Document extract |
*** Block opens ***
Just look at church life. Much of it has been disembodied this year. We’ve moved many ministries on-line, we’ve tried to limit personal contact as much as possible, dropping things off by the office without running into anyone. Our worship services and daily prayers on the internet offer time for people to reflect on God’s Word and pray, in some sense, together. But there is something about being physically present with one another that almost everyone seems to recognize the need for. It’s not just that we miss seeing each other and all the things that might come with that. There is something about life that depends on incarnation. There is something about our faith that can’t just survive on words and thoughts alone.
*** Block closes ***
Dataset records |
*** Block opens ***
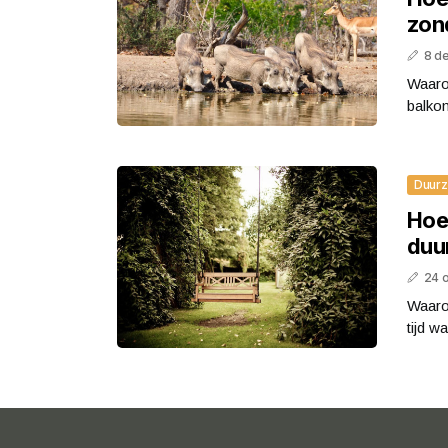
zond
8 d
Waarom
balkon
Duur
Hoe 
duu
24 
Waarom
tijd w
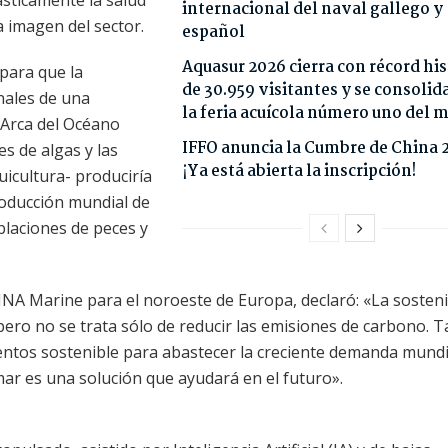
ásticamente la salud
internacional del naval gallego y
a imagen del sector.
español
Aquasur 2026 cierra con récord his
para que la
de 30.959 visitantes y se consoli
onales de una
la feria acuícola número uno del
 Arca del Océano
IFFO anuncia la Cumbre de China 
es de algas y las
¡Ya está abierta la inscripción!
uicultura- produciría
roducción mundial de
blaciones de peces y
RINA Marine para el noroeste de Europa, declaró: «La sosteni
pero no se trata sólo de reducir las emisiones de carbono. 
entos sostenible para abastecer la creciente demanda mundi
mar es una solución que ayudará en el futuro».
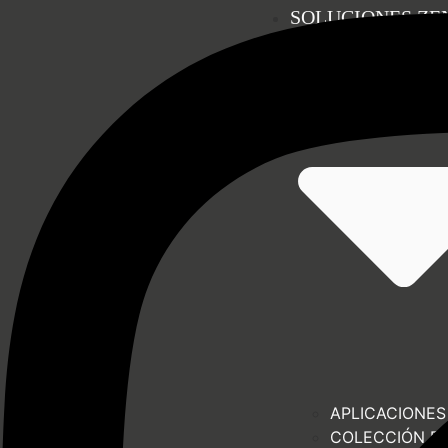
SOLUCIONES ZE
APLICACIONES
COLECCIÓN E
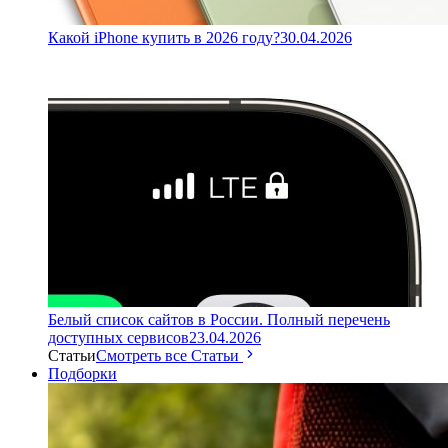
Какой iPhone купить в 2026 году?
30.04.2026
Белый список сайтов в России. Полный перечень
доступных сервисов
23.04.2026
Статьи
Смотреть все Статьи
Подборки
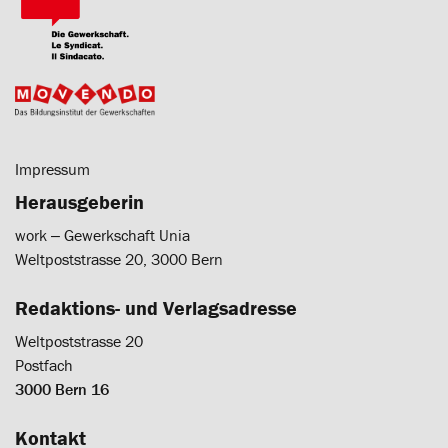
Impressum
Herausgeberin
work ‒ Gewerkschaft Unia
Weltpoststrasse 20, 3000 Bern
Redaktions- und Verlagsadresse
Weltpoststrasse 20
Postfach
3000 Bern 16
Kontakt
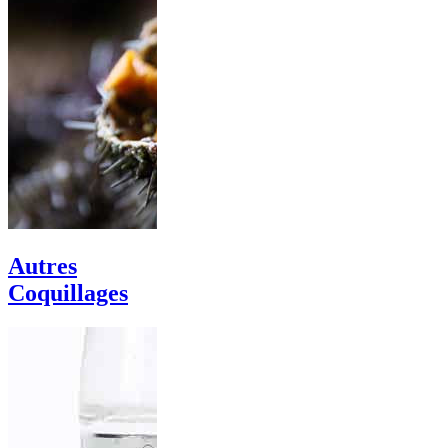
Autres
Coquillages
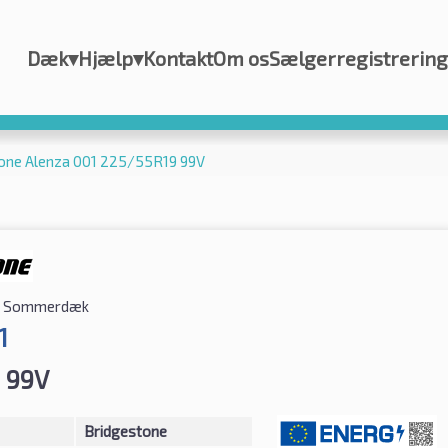
Dæk
▾
Hjælp
▾
Kontakt
Om os
Sælgerregistrering
one Alenza 001 225/55R19 99V
Sommerdæk
1
 99V
Bridgestone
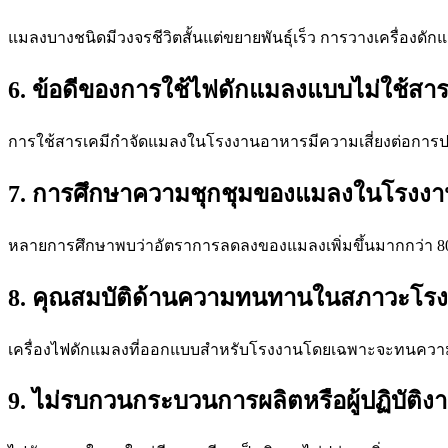
แมลงบางชนิดมีวงจรชีวิตสั้นแต่ขยายพันธุ์เร็ว การวางเครื่องดั
6. ข้อดีของการใช้ไฟดักแมลงแบบไม่ใช้สาร
การใช้สารเคมีกำจัดแมลงในโรงงานอาหารมีความเสี่ยงต่อการป
7. การศึกษาความชุกชุมของแมลงในโรงงา
หลายการศึกษาพบว่าอัตราการลดลงของแมลงเพิ่มขึ้นมากกว่า 80% เ
8. คุณสมบัติด้านความทนทานในสภาวะโร
เครื่องไฟดักแมลงที่ออกแบบสำหรับโรงงานโดยเฉพาะจะทนความร้อน
9. ไม่รบกวนกระบวนการผลิตหรือผู้ปฏิบัติง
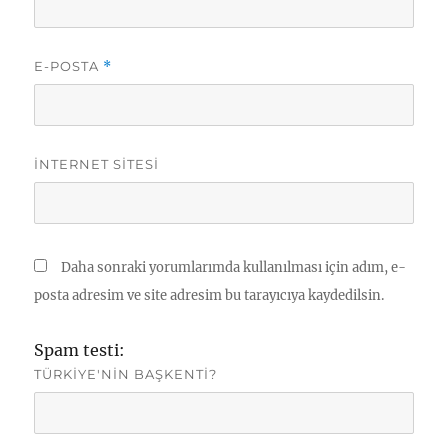
E-POSTA
*
İNTERNET SITESI
Daha sonraki yorumlarımda kullanılması için adım, e-
posta adresim ve site adresim bu tarayıcıya kaydedilsin.
Spam testi:
TÜRKIYE'NIN BAŞKENTI?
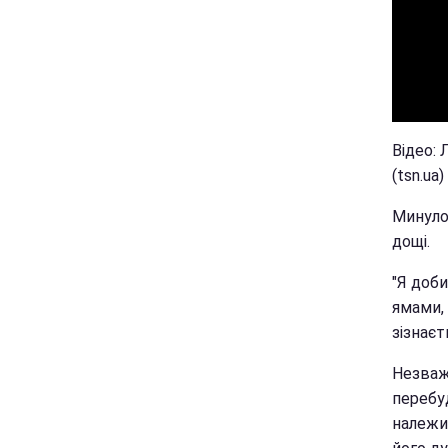
Відео:
(tsn.ua)
Минулог
дощі.
"Я доби
ямами, 
зізнаєт
Незваж
перебу
належит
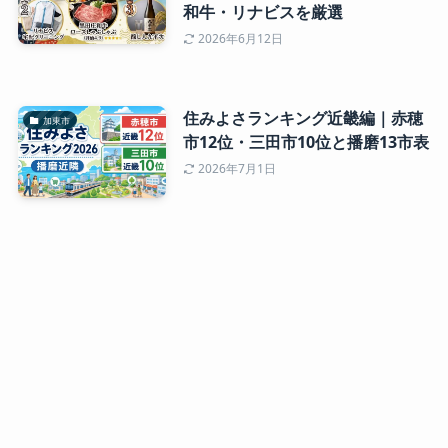
和牛・リナビスを厳選
2026年6月12日
住みよさランキング近畿編｜赤穂
加東市
市12位・三田市10位と播磨13市表
2026年7月1日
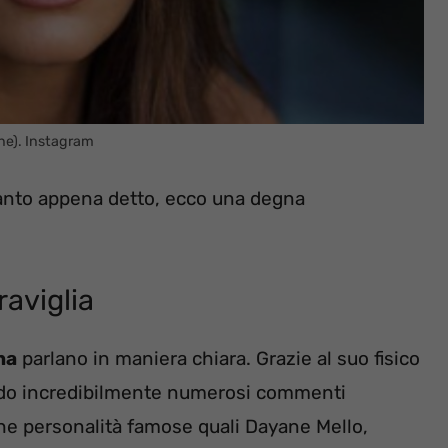
ne). Instagram
anto appena detto, ecco una degna
aviglia
na
parlano in maniera chiara. Grazie al suo fisico
rando incredibilmente numerosi commenti
nche personalità famose quali Dayane Mello,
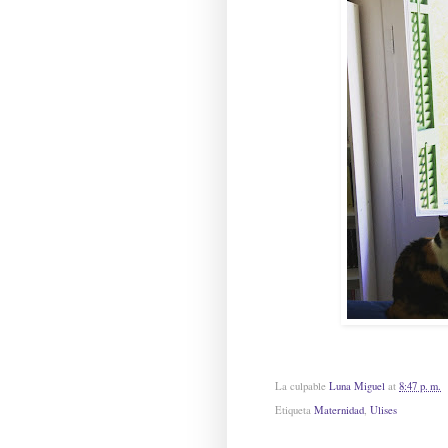
La culpable
Luna Miguel
at
8:47 p. m.
Etiqueta
Maternidad
,
Ulises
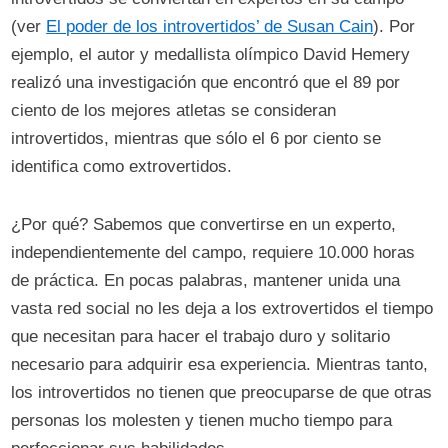
(ver
El poder de los introvertidos’ de Susan Cain
). Por
ejemplo, el autor y medallista olímpico David Hemery
realizó una investigación que encontró que el 89 por
ciento de los mejores atletas se consideran
introvertidos, mientras que sólo el 6 por ciento se
identifica como extrovertidos.
¿Por qué? Sabemos que convertirse en un experto,
independientemente del campo, requiere 10.000 horas
de práctica. En pocas palabras, mantener unida una
vasta red social no les deja a los extrovertidos el tiempo
que necesitan para hacer el trabajo duro y solitario
necesario para adquirir esa experiencia. Mientras tanto,
los introvertidos no tienen que preocuparse de que otras
personas los molesten y tienen mucho tiempo para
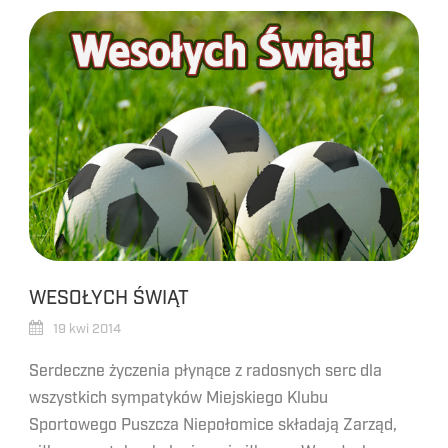
WESOŁYCH ŚWIĄT
19 kwi 2014
Serdeczne życzenia płynące z radosnych serc dla
wszystkich sympatyków Miejskiego Klubu
Sportowego Puszcza Niepołomice składają Zarząd,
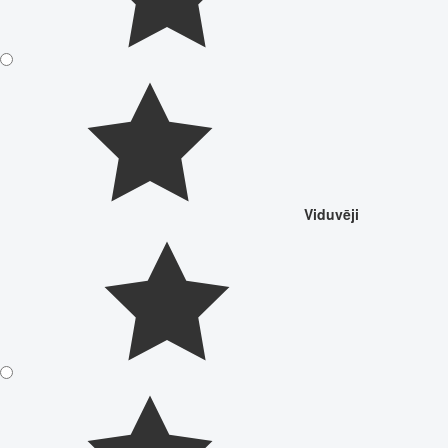
Viduvēji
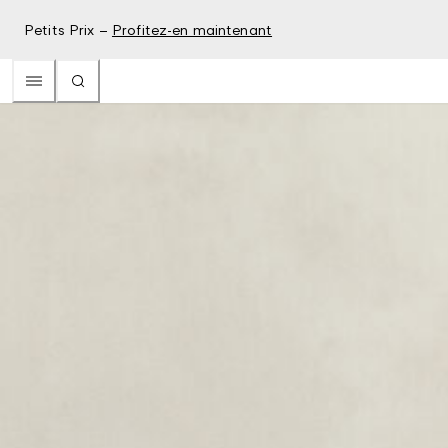
Petits Prix –
Profitez-en maintenant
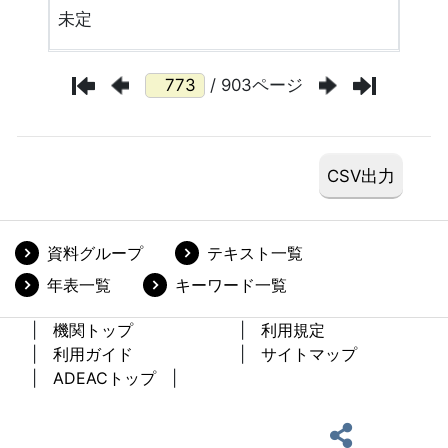
未定
/ 903ページ
資料グループ
テキスト一覧
年表一覧
キーワード一覧
機関トップ
利用規定
利用ガイド
サイトマップ
ADEACトップ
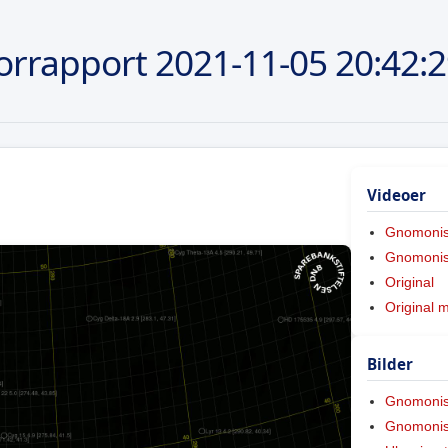
orrapport
2021-11-05
20:42:
Videoer
Gnomoni
Gnomonis
Original
Original 
Bilder
Gnomoni
Gnomonis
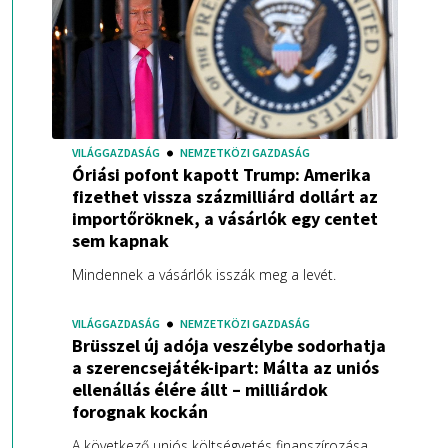
VILÁGGAZDASÁG
NEMZETKÖZI GAZDASÁG
Óriási pofont kapott Trump: Amerika
fizethet vissza százmilliárd dollárt az
importőröknek, a vásárlók egy centet
sem kapnak
Mindennek a vásárlók isszák meg a levét.
VILÁGGAZDASÁG
NEMZETKÖZI GAZDASÁG
Brüsszel új adója veszélybe sodorhatja
a szerencsejáték-ipart: Málta az uniós
ellenállás élére állt – milliárdok
forognak kockán
A következő uniós költségvetés finanszírozása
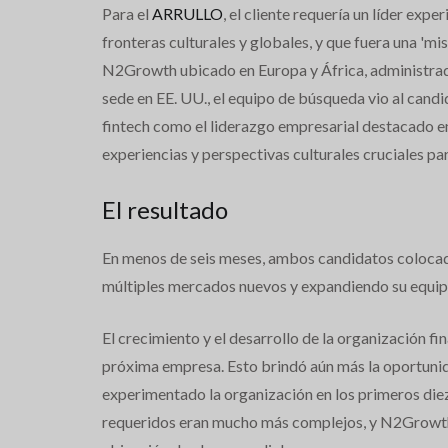
Para el
ARRULLO
, el cliente requería un líder ex
fronteras culturales y globales, y que fuera una '
N2Growth ubicado en Europa y África, administrado
sede en EE. UU., el equipo de búsqueda vio al cand
fintech como el liderazgo empresarial destacado en
experiencias y perspectivas culturales cruciales p
El resultado
En menos de seis meses, ambos candidatos colocado
múltiples mercados nuevos y expandiendo su equipo
El crecimiento y el desarrollo de la organización fi
próxima empresa. Esto brindó aún más la oportunida
experimentado la organización en los primeros diez
requeridos eran mucho más complejos, y N2Growth in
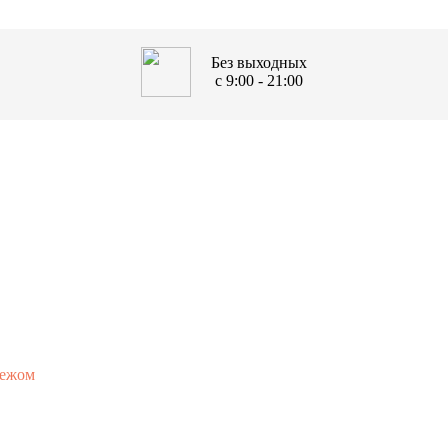
Без выходных
с 9:00 - 21:00
пежом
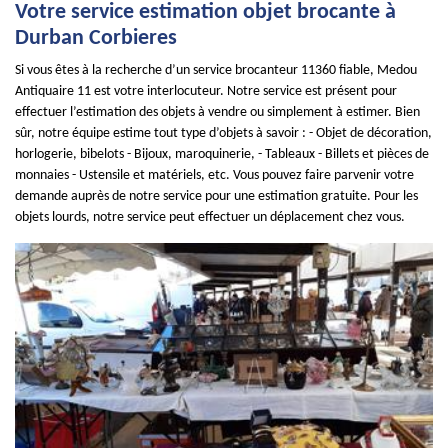
Votre service estimation objet brocante à
Durban Corbieres
Si vous êtes à la recherche d’un service brocanteur 11360 fiable, Medou
Antiquaire 11 est votre interlocuteur. Notre service est présent pour
effectuer l’estimation des objets à vendre ou simplement à estimer. Bien
sûr, notre équipe estime tout type d’objets à savoir : - Objet de décoration,
horlogerie, bibelots - Bijoux, maroquinerie, - Tableaux - Billets et pièces de
monnaies - Ustensile et matériels, etc. Vous pouvez faire parvenir votre
demande auprès de notre service pour une estimation gratuite. Pour les
objets lourds, notre service peut effectuer un déplacement chez vous.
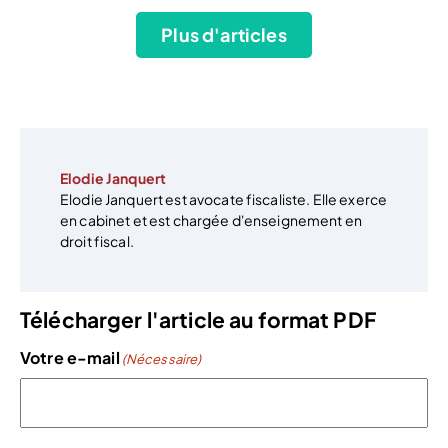
Plus d'articles
Elodie Janquert
Elodie Janquert est avocate fiscaliste. Elle exerce
en cabinet et est chargée d'enseignement en
droit fiscal.
Télécharger l'article au format PDF
Votre e-mail
(Nécessaire)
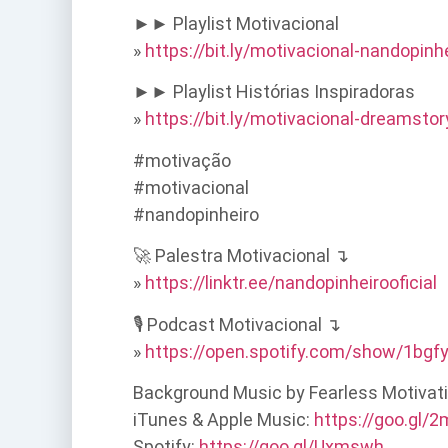
►► Playlist Motivacional
»
https://bit.ly/motivacional-nandopinh
►► Playlist Histórias Inspiradoras
»
https://bit.ly/motivacional-dreamstor
#motivação
#motivacional
#nandopinheiro
🚀 Palestra Motivacional ↴
»
https://linktr.ee/nandopinheirooficial
🎙️ Podcast Motivacional ↴
»
https://open.spotify.com/show/1bg
Background Music by Fearless Motivati
iTunes & Apple Music:
https://goo.gl/
Spotify:
https://goo.gl/Uxmswh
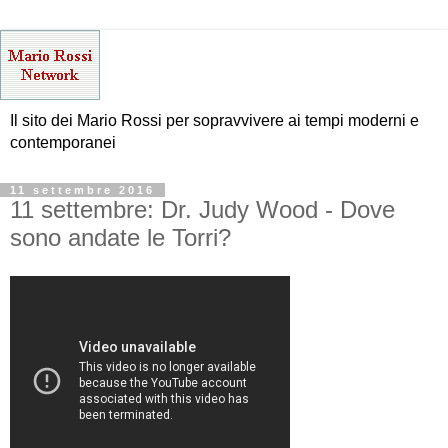
Il sito dei Mario Rossi per sopravvivere ai tempi moderni e
contemporanei
11 settembre 2016
11 settembre: Dr. Judy Wood - Dove
sono andate le Torri?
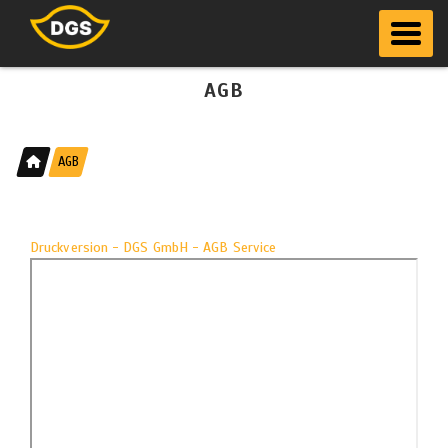
Toggle 
AGB
AGB
Druckversion - DGS GmbH - AGB Service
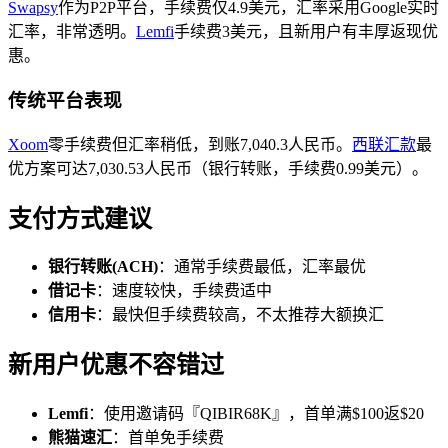
Swapsy
作为P2P平台，手续费仅4.9美元，汇率采用Google实时
汇率，非常透明。
Lemfi
手续费3美元，且新用户有丰厚返现优
惠。
传统平台表现
Xoom
零手续费但汇率稍低，到账7,040.3人民币。
西联汇款
最
优方案可达7,030.53人民币（银行转账，手续费0.99美元）。
支付方式建议
银行转账(ACH)
：通常手续费最低，汇率最优
借记卡
：速度较快，手续费适中
信用卡
：最快但手续费较高，不太推荐大额换汇
新用户优惠不容错过
Lemfi
：使用邀请码『QIBIR68K』，首单满$100返$20
熊猫速汇
：首单免手续费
*** Block closes ***
Things to do |
(a) Copy out the records word for word, from the start of the records through the line that contains "COLECCIÓN E", and leave the pictures out of your copy.
(b) Pick up the passage on church life and faith during this year and keep writing from the point where it stops.

Answers to the tasks |
(a)
zond
8 d
Waarom
balkon
Duur
Hoe 
duu
24 
Waarom
tijd w
ásticamente la salud
internacional del naval gallego y
a imagen del sector.
español
Aquasur 2026 cierra con récord his
para que la
de 30.959 visitantes y se consoli
onales de una
la feria acuícola número uno del
 Arca del Océano
IFFO anuncia la Cumbre de China 
es de algas y las
¡Ya está abierta la inscripción!
uicultura- produciría
roducción mundial de
blaciones de peces y
RINA Marine para el noroeste de Europa, declaró: «La sosteni
pero no se trata sólo de reducir las emisiones de carbono. 
entos sostenible para abastecer la creciente demanda mundi
mar es una solución que ayudará en el futuro».
SOLUCIONES ZE
APLICACIONES
COLECCIÓN E

(b)
When we are actually together, when God’s people are assemble for real, it is like we are wearing our true nature. Our ideas or theories about love and forgiveness and community life eventually have to actually be practiced and honed, and to do that requires real togetherness, being in the same space. This is one reason why our bishops have not encouraged practicing some form of online Holy Communion, although several churches have done so. Sharing bread and wine around a common table of some form, which is what the Lord’s Supper is, brings us together, puts us in one another’s space. And in that God meets us and works to reconcile us, to remind us in the best way possible that we must share this creation. I know that for all the fun it has been to share devotions on-line, I have felt an overwhelming joy to see people in person, to hear people speak as one.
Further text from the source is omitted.